Drone Rule Released, Comments Begin


Commercial operators of small unmanned aerial systems (sUAS) weighing less than 55 pounds will have to pass an FAA knowledge test every two years and their aircraft will have to be registered under regulations proposed in a Notice of Proposed Rulemaking released by the FAA and the DOT Sunday (PDF). In a telephone news briefing, FAA Administrator Michael Huerta told reporters the long-awaited proposed rule attempts to strike a balance between public safety and the public benefit that drone use is expected to offer. “It has to be flexible and adaptable and it has to work for users and proponents as well as for those who are interested in the highest levels of safety,” Huerta said. Under the new rules, small drones could be flown anywhere in Class G airspace in day VFR (three-mile visibility) but must remain within line of sight of the operator, not fly above 500 feet AGL and not fly faster than 100 mph. The drones would not be allowed to fly over any people not directly involved with the operation of the drone.
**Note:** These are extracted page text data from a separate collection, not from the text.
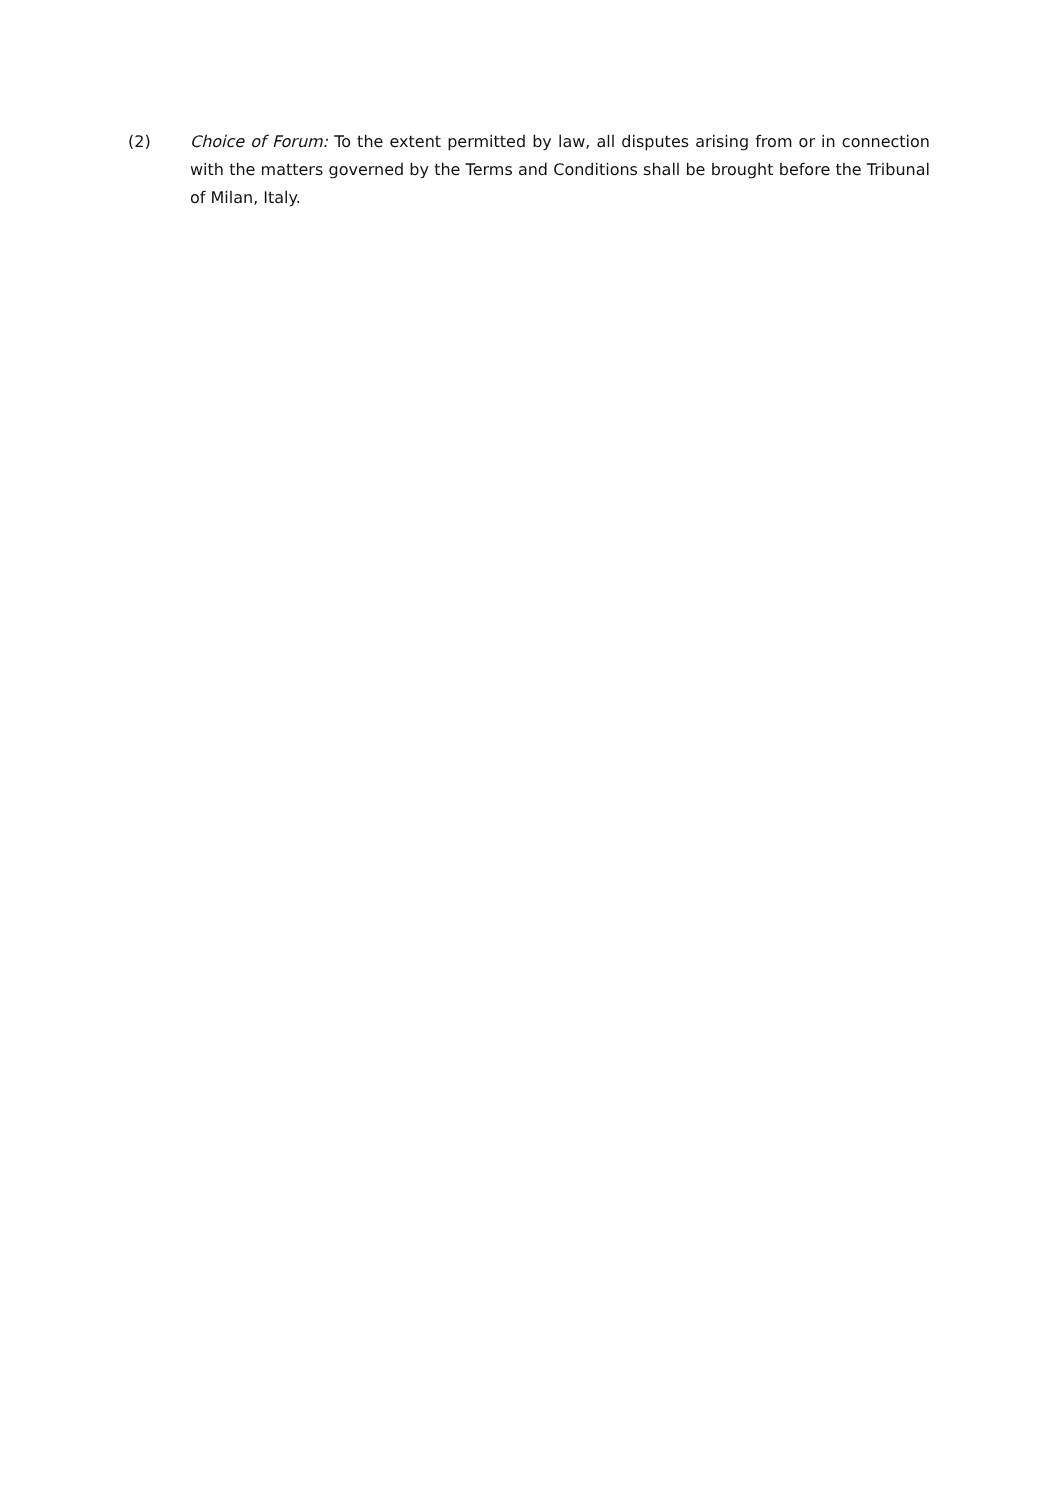(2) Choice of Forum: To the extent permitted by law, all disputes arising from or in connection with the matters governed by the Terms and Conditions shall be brought before the Tribunal of Milan, Italy.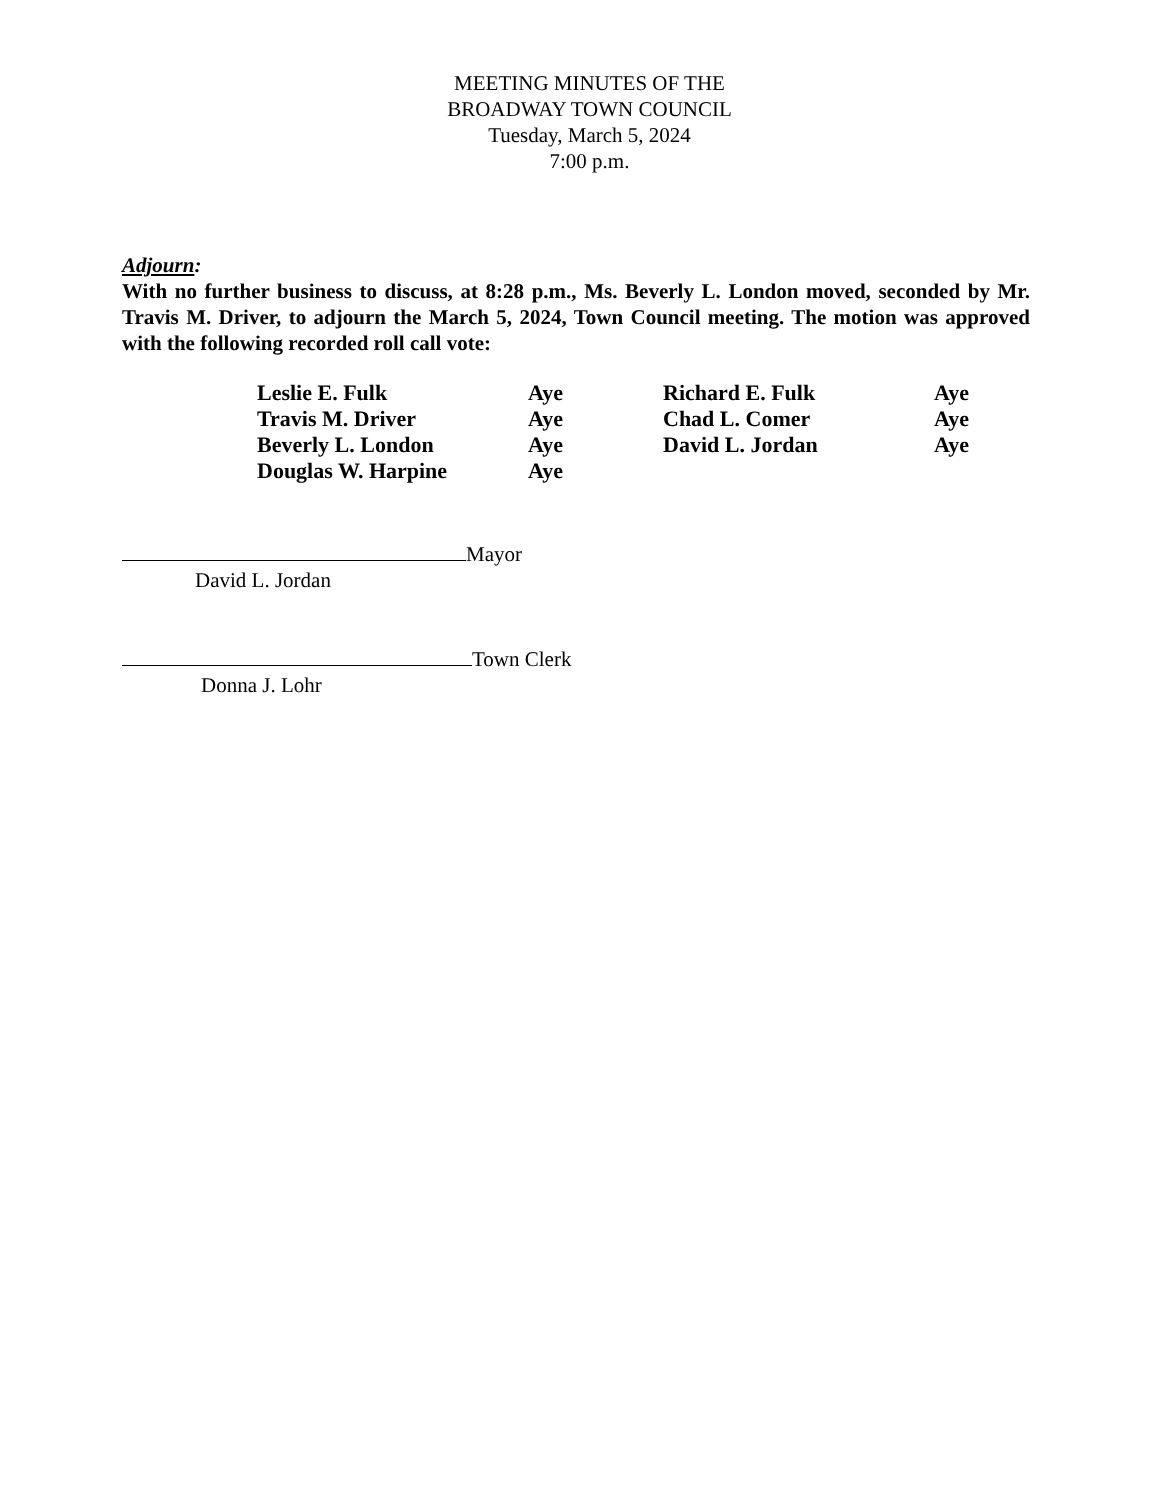MEETING MINUTES OF THE
BROADWAY TOWN COUNCIL
Tuesday, March 5, 2024
7:00 p.m.
Adjourn:
With no further business to discuss, at 8:28 p.m., Ms. Beverly L. London moved, seconded by Mr. Travis M. Driver, to adjourn the March 5, 2024, Town Council meeting. The motion was approved with the following recorded roll call vote:
| Leslie E. Fulk | Aye | Richard E. Fulk | Aye |
| Travis M. Driver | Aye | Chad L. Comer | Aye |
| Beverly L. London | Aye | David L. Jordan | Aye |
| Douglas W. Harpine | Aye | | |
Mayor
David L. Jordan
Town Clerk
Donna J. Lohr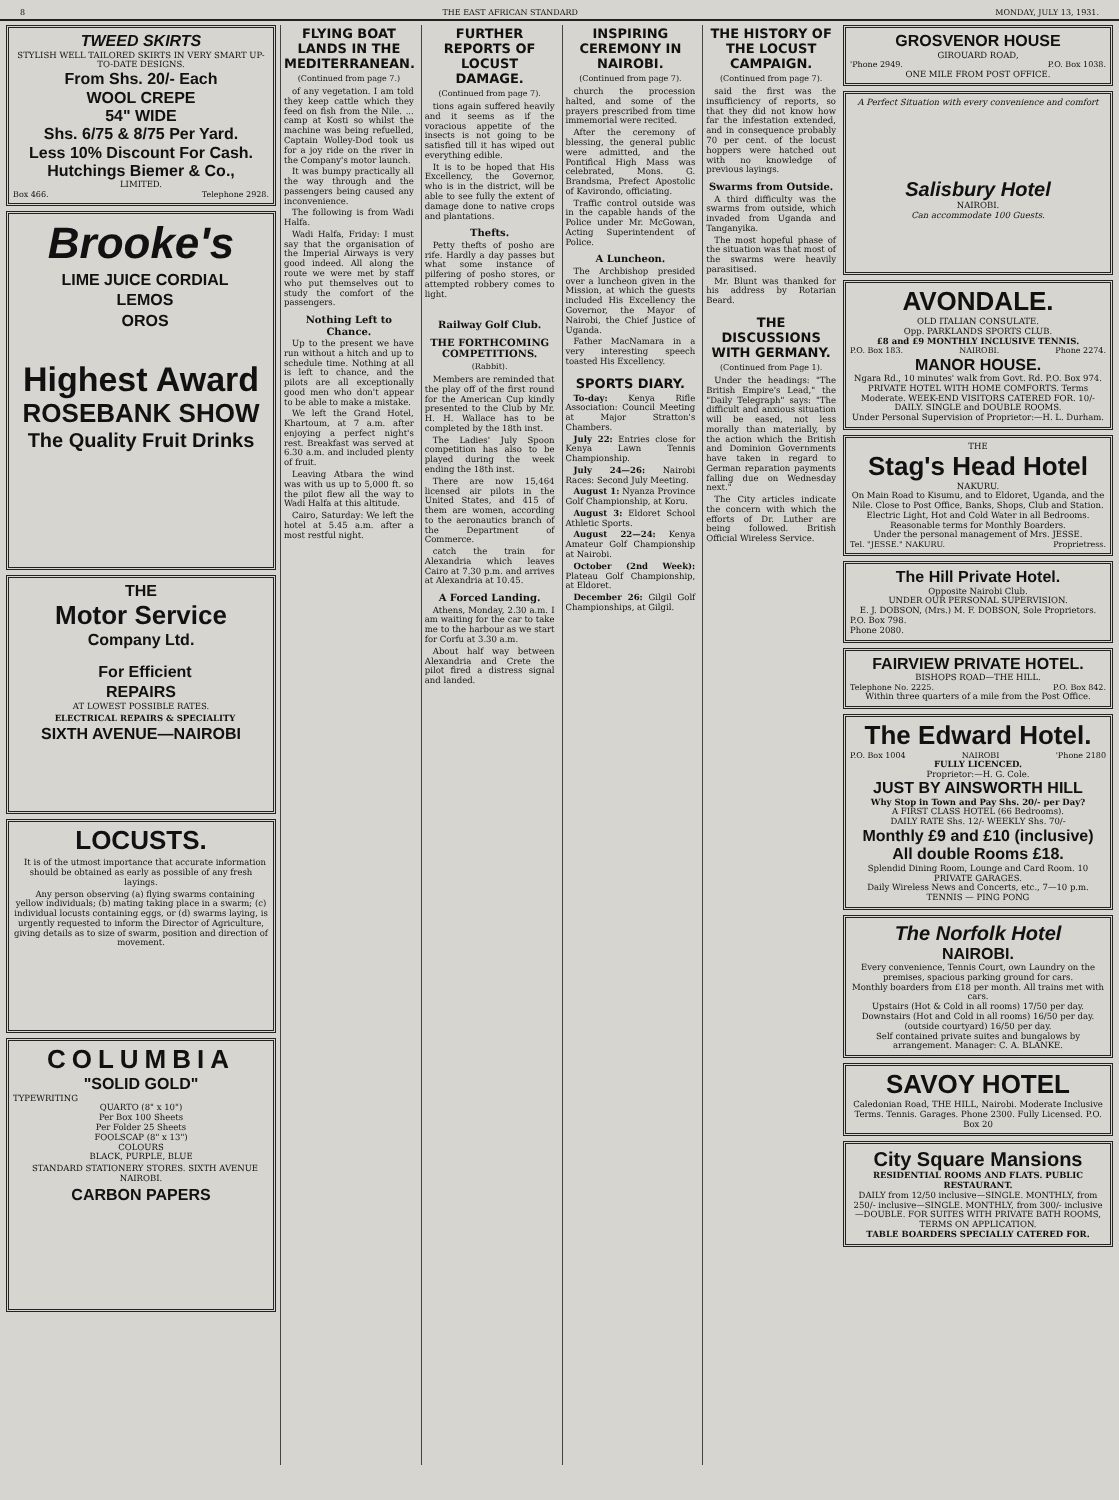8 THE EAST AFRICAN STANDARD MONDAY, JULY 13, 1931.
TWEED SKIRTS
STYLISH WELL TAILORED SKIRTS IN VERY SMART UP-TO-DATE DESIGNS.
From Shs. 20/- Each
WOOL CREPE
54" WIDE
Shs. 6/75 & 8/75 Per Yard.
Less 10% Discount For Cash.
Hutchings Biemer & Co.,
LIMITED.
Box 466. Telephone 2928.
Brooke's
LIME JUICE CORDIAL
LEMOS
OROS
Highest Award
ROSEBANK SHOW
The Quality Fruit Drinks
THE
Motor Service
Company Ltd.
For Efficient
REPAIRS
AT LOWEST POSSIBLE RATES.
ELECTRICAL REPAIRS & SPECIALITY
SIXTH AVENUE—NAIROBI
LOCUSTS.
It is of the utmost importance that accurate information should be obtained as early as possible of any fresh layings.
Any person observing (a) flying swarms containing yellow individuals; (b) mating taking place in a swarm; (c) individual locusts containing eggs, or (d) swarms laying, is urgently requested to inform the Director of Agriculture, giving details as to size of swarm, position and direction of movement.
COLUMBIA
"SOLID GOLD"
TYPEWRITING
QUARTO (8" x 10")
Per Box 100 Sheets
Per Folder 25 Sheets
FOOLSCAP (8" x 13")
COLOURS
BLACK, PURPLE, BLUE
STANDARD STATIONERY STORES. SIXTH AVENUE NAIROBI.
CARBON PAPERS
FLYING BOAT LANDS IN THE MEDITERRANEAN.
(Continued from page 7.)
of any vegetation. I am told they keep cattle which they feed on fish from the Nile. ... camp at Kosti so whilst the machine was being refuelled, Captain Wolley-Dod took us for a joy ride on the river in the Company's motor launch.
It was bumpy practically all the way through and the passengers being caused any inconvenience.
The following is from Wadi Halfa.
Wadi Halfa, Friday: I must say that the organisation of the Imperial Airways is very good indeed. All along the route we were met by staff who put themselves out to study the comfort of the passengers.
Nothing Left to Chance.
Up to the present we have run without a hitch and up to schedule time. Nothing at all is left to chance, and the pilots are all exceptionally good men who don't appear to be able to make a mistake.
We left the Grand Hotel, Khartoum, at 7 a.m. after enjoying a perfect night's rest. Breakfast was served at 6.30 a.m. and included plenty of fruit.
Leaving Atbara the wind was with us up to 5,000 ft. so the pilot flew all the way to Wadi Halfa at this altitude.
Cairo, Saturday: We left the hotel at 5.45 a.m. after a most restful night.
FURTHER REPORTS OF LOCUST DAMAGE.
(Continued from page 7).
tions again suffered heavily and it seems as if the voracious appetite of the insects is not going to be satisfied till it has wiped out everything edible.
It is to be hoped that His Excellency, the Governor, who is in the district, will be able to see fully the extent of damage done to native crops and plantations.
Thefts.
Petty thefts of posho are rife. Hardly a day passes but what some instance of pilfering of posho stores, or attempted robbery comes to light.
Railway Golf Club.
THE FORTHCOMING COMPETITIONS.
(Rabbit).
Members are reminded that the play off of the first round for the American Cup kindly presented to the Club by Mr. H. H. Wallace has to be completed by the 18th inst.
The Ladies' July Spoon competition has also to be played during the week ending the 18th inst.
There are now 15,464 licensed air pilots in the United States, and 415 of them are women, according to the aeronautics branch of the Department of Commerce.
catch the train for Alexandria which leaves Cairo at 7.30 p.m. and arrives at Alexandria at 10.45.
A Forced Landing.
Athens, Monday, 2.30 a.m. I am waiting for the car to take me to the harbour as we start for Corfu at 3.30 a.m.
About half way between Alexandria and Crete the pilot fired a distress signal and landed.
INSPIRING CEREMONY IN NAIROBI.
(Continued from page 7).
church the procession halted, and some of the prayers prescribed from time immemorial were recited.
After the ceremony of blessing, the general public were admitted, and the Pontifical High Mass was celebrated, Mons. G. Brandsma, Prefect Apostolic of Kavirondo, officiating.
Traffic control outside was in the capable hands of the Police under Mr. McGowan, Acting Superintendent of Police.
A Luncheon.
The Archbishop presided over a luncheon given in the Mission, at which the guests included His Excellency the Governor, the Mayor of Nairobi, the Chief Justice of Uganda.
Father MacNamara in a very interesting speech toasted His Excellency.
SPORTS DIARY.
To-day: Kenya Rifle Association: Council Meeting at Major Stratton's Chambers.
July 22: Entries close for Kenya Lawn Tennis Championship.
July 24—26: Nairobi Races: Second July Meeting.
August 1: Nyanza Province Golf Championship, at Koru.
August 3: Eldoret School Athletic Sports.
August 22—24: Kenya Amateur Golf Championship at Nairobi.
October (2nd Week): Plateau Golf Championship, at Eldoret.
December 26: Gilgil Golf Championships, at Gilgil.
THE HISTORY OF THE LOCUST CAMPAIGN.
(Continued from page 7).
said the first was the insufficiency of reports, so that they did not know how far the infestation extended, and in consequence probably 70 per cent. of the locust hoppers were hatched out with no knowledge of previous layings.
Swarms from Outside.
A third difficulty was the swarms from outside, which invaded from Uganda and Tanganyika.
The most hopeful phase of the situation was that most of the swarms were heavily parasitised.
Mr. Blunt was thanked for his address by Rotarian Beard.
THE DISCUSSIONS WITH GERMANY.
(Continued from Page 1).
Under the headings: "The British Empire's Lead," the "Daily Telegraph" says: "The difficult and anxious situation will be eased, not less morally than materially, by the action which the British and Dominion Governments have taken in regard to German reparation payments falling due on Wednesday next."
The City articles indicate the concern with which the efforts of Dr. Luther are being followed. British Official Wireless Service.
GROSVENOR HOUSE
GIROUARD ROAD,
'Phone 2949. P.O. Box 1038.
ONE MILE FROM POST OFFICE.
A Perfect Situation with every convenience and comfort
Salisbury Hotel
NAIROBI.
Can accommodate 100 Guests.
AVONDALE.
OLD ITALIAN CONSULATE.
Opp. PARKLANDS SPORTS CLUB.
£8 and £9 MONTHLY INCLUSIVE TENNIS.
P.O. Box 183. NAIROBI. Phone 2274.
MANOR HOUSE.
Ngara Rd., 10 minutes' walk from Govt. Rd. P.O. Box 974. PRIVATE HOTEL WITH HOME COMFORTS. Terms Moderate. WEEK-END VISITORS CATERED FOR. 10/- DAILY. SINGLE and DOUBLE ROOMS.
Under Personal Supervision of Proprietor:—H. L. Durham.
THE
Stag's Head Hotel
NAKURU.
On Main Road to Kisumu, and to Eldoret, Uganda, and the Nile. Close to Post Office, Banks, Shops, Club and Station. Electric Light, Hot and Cold Water in all Bedrooms.
Reasonable terms for Monthly Boarders.
Under the personal management of Mrs. JESSE.
Tel. "JESSE." NAKURU. Proprietress.
The Hill Private Hotel.
Opposite Nairobi Club.
UNDER OUR PERSONAL SUPERVISION.
E. J. DOBSON, (Mrs.) M. F. DOBSON, Sole Proprietors.
P.O. Box 798.
Phone 2080.
FAIRVIEW PRIVATE HOTEL.
BISHOPS ROAD—THE HILL.
Telephone No. 2225. P.O. Box 842.
Within three quarters of a mile from the Post Office.
The Edward Hotel.
P.O. Box 1004 NAIROBI 'Phone 2180
FULLY LICENCED.
Proprietor:—H. G. Cole.
JUST BY AINSWORTH HILL
Why Stop in Town and Pay Shs. 20/- per Day?
A FIRST CLASS HOTEL (66 Bedrooms).
DAILY RATE Shs. 12/- WEEKLY Shs. 70/-
Monthly £9 and £10 (inclusive)
All double Rooms £18.
Splendid Dining Room, Lounge and Card Room. 10 PRIVATE GARAGES.
Daily Wireless News and Concerts, etc., 7—10 p.m. TENNIS — PING PONG
The Norfolk Hotel
NAIROBI.
Every convenience, Tennis Court, own Laundry on the premises, spacious parking ground for cars.
Monthly boarders from £18 per month. All trains met with cars.
Upstairs (Hot & Cold in all rooms) 17/50 per day. Downstairs (Hot and Cold in all rooms) 16/50 per day. (outside courtyard) 16/50 per day.
Self contained private suites and bungalows by arrangement. Manager: C. A. BLANKE.
SAVOY HOTEL
Caledonian Road, THE HILL, Nairobi. Moderate Inclusive Terms. Tennis. Garages. Phone 2300. Fully Licensed. P.O. Box 20
City Square Mansions
RESIDENTIAL ROOMS AND FLATS. PUBLIC RESTAURANT.
DAILY from 12/50 inclusive—SINGLE. MONTHLY, from 250/- inclusive—SINGLE. MONTHLY, from 300/- inclusive—DOUBLE. FOR SUITES WITH PRIVATE BATH ROOMS, TERMS ON APPLICATION.
TABLE BOARDERS SPECIALLY CATERED FOR.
Flight would be prohibited in Class A airspace (above 18,000 feet) and only permitted with prior ATC approval in B, C, D and E. There is also a proposal for a “micro” class that could be operated over other people and the operators would not have to be FAA certified.

Huerta said the operator certification process needs to satisfy the agency that those flying drones have “a base level of understanding” of the rules of the air but it also needs to be easily accessible. The initial testing and biennial recurrency exams will be done at “FAA-approved knowledge testing centers” and although he didn’t say exactly what those might look like it would seem logical that already-established flight schools could fill that bill. Operators will also have to be “vetted by the Transportation Security Administration” and the certificate won’t be issued “until the TSA determines that the applicant will not pose a security threat.” Drone operators will not have to undergo an FAA medical but must self-certify before every flight.

There will be no airworthiness requirements for the aircraft but they will be registered with N-numbers just like other aircraft. The registration has to be displayed on the aircraft either in accordance with FAA standards or in lettering as large as is practical for the size of the vehicle. Before every flight, the operator will have to do a pre-flight inspection to ensure airworthiness. Accidents will have to be reported.

Huerta would not be pinned down on when a final rule might be issued. There is a 60-day comment period and the rule is 195 pages long. What’s more, it also invites comments on operations like beyond visual line of sight and for larger aircraft that are beyond the scope of this rule. He said the FAA expects a lot of comments on the rule and that each one has to be considered and addressed before the rule can become final. He said only that the agency was committed to processing the comments as fast as possible and would not speculate on how long it might take.

Reaction has been generally positive to the proposal. Brian Wynne, the CEO of the Association for Unmanned Vehicle Systems International (AUVSI), called the rule “a good first step” but said it will take time to digest all its contents. “This proposed rule is a critical milestone in the UAS integration process, and one that is long overdue,” he said. “UAS technology has largely remained grounded while many prospective users wait for the regulatory framework to catch up.” AOPA, meanwhile, said most of its concerns have been addressed by the document but is also concerned about how long it might take. “Clear guidance for UAS operations is needed to protect pilots and passengers,” AOPA President Mark Baker said. “We’re pleased that the FAA is moving the rulemaking process forward, but this really can’t happen fast enough.”